What are the main ways deployed ML systems fail after training, and how do they map to probability distributions?
Why are labels and business metrics not enough for reliable monitoring?
How should monitoring systems choose reference data and measurement windows?
Which distance metrics and rule-based checks are recommended for detecting distribution change, and why?
How do teams decide whether a detected drift is actually harmful?
What does “closing the data flywheel” mean for monitoring, and how does it change the role of an evaluation store?
Review Questions
- How do data drift, model drift (concept drift), and sampling artifacts differ in terms of what probability distribution changes?
- Why might the KS statistic be more useful than KL divergence for monitoring distribution shift in production?

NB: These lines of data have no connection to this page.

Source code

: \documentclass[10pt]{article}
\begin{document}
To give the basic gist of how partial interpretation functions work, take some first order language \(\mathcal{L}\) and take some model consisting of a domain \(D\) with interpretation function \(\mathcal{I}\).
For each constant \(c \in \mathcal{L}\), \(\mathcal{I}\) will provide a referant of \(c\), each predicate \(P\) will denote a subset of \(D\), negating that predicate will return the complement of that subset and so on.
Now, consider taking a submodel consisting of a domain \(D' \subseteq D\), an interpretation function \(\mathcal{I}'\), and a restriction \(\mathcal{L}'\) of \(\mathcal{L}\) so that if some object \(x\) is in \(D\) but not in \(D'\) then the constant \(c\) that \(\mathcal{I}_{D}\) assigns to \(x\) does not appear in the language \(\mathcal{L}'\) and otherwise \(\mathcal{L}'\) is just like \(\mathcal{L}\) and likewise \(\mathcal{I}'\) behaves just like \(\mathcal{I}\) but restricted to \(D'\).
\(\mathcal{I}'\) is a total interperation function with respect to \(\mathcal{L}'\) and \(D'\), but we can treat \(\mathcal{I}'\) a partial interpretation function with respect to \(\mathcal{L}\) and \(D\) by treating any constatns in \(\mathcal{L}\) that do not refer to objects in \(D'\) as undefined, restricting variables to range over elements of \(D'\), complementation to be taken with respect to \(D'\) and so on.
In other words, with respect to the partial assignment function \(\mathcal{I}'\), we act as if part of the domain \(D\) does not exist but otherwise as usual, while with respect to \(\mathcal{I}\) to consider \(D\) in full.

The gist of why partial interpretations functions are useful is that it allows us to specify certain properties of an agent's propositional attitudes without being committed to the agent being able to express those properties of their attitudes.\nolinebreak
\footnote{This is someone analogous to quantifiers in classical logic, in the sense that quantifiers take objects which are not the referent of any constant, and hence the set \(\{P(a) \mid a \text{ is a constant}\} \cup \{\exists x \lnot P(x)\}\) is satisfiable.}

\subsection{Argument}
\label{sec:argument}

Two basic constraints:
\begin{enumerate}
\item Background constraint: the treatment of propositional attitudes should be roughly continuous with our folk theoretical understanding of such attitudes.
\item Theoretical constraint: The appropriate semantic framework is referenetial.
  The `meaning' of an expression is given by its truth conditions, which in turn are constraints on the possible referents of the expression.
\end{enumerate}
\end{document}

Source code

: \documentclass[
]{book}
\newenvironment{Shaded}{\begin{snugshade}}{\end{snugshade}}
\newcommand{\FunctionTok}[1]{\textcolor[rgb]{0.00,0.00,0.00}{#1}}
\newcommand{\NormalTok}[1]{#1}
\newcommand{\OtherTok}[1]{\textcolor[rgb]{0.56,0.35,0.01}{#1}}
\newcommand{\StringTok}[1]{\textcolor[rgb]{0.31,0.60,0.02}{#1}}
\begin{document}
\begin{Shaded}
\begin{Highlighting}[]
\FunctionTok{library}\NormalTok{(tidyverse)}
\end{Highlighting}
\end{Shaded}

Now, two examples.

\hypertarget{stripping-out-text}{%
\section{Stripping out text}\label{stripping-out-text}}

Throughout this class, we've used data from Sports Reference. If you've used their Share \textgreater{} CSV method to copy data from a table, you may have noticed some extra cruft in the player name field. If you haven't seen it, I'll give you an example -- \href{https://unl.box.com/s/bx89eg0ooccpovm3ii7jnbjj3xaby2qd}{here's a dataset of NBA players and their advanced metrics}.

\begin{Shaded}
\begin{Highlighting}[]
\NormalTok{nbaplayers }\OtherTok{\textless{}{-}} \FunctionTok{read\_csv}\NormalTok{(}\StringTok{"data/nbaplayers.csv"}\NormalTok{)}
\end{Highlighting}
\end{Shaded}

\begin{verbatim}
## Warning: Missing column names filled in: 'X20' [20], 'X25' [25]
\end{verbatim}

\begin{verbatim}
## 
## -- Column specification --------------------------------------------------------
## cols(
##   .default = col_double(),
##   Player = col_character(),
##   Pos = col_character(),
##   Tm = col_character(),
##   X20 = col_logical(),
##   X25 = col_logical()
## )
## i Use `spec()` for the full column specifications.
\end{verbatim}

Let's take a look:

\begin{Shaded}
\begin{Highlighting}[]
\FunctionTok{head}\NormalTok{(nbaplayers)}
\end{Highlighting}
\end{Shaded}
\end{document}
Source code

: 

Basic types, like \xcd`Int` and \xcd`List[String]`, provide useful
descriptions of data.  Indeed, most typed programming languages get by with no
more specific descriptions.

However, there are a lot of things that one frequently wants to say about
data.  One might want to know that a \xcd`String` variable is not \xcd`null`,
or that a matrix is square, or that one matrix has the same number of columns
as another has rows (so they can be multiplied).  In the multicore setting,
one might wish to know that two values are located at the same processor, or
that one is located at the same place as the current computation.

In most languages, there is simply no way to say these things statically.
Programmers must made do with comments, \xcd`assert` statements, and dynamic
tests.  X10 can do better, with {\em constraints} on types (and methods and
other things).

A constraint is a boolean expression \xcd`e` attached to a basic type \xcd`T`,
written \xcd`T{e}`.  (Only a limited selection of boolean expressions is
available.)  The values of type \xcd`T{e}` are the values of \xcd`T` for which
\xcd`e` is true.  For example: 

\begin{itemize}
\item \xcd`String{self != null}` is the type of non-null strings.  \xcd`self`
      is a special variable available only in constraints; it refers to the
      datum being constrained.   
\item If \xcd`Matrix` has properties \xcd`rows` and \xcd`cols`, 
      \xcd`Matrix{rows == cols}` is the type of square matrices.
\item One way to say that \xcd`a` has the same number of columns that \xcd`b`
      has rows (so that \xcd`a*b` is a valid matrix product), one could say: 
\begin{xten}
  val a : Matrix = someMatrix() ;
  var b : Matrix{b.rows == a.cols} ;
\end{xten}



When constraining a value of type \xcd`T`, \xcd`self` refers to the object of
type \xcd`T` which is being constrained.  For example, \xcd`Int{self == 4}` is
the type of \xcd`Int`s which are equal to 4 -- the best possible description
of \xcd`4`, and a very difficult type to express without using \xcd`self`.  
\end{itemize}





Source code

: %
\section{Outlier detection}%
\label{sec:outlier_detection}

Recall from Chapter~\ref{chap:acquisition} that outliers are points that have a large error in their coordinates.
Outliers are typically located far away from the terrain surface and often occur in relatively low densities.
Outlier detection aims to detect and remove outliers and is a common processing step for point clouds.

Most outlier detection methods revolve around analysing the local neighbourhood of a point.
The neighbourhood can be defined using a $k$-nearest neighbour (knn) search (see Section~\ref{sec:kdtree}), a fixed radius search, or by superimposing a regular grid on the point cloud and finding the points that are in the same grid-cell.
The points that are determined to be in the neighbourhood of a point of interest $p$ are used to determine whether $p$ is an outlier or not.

- What are the trade-offs among ground-truth performance metrics, business metrics, and input/prediction distribution monitoring?
Key Points
- 1
Deployed ML models often degrade due to changes in p(x), changes in p(y|x), and sampling artifacts like long-tail undercoverage.
- 2
Monitoring should balance four signal types: ground-truth performance (best but label-heavy), business metrics (easier but confounded), input/prediction distributions (label-light drift proxy), and system health metrics (coarse infrastructure signals).
- 3
Use a reference window—often training/evaluation data—and compare it to a current sliding window to detect distribution change.
- 4
Start with rule-based data quality checks because they are easier to operationalize and catch many real bugs; layer statistical distances like the KS statistic when appropriate.
- 5
Avoid using KL divergence as the primary shift metric because it’s tail-sensitive, asymmetric, and can behave poorly when distributions don’t align.
- 6
Treat “drift detected” and “drift harmful” as different problems; p-values can be misleading at scale, so teams rely on thresholds, anomaly detection, and human judgment.
- 7
Integrate monitoring with training/evaluation (an “evaluation store”) so it can guide labeling, oversampling, A/B testing, and retraining decisions to close the data flywheel.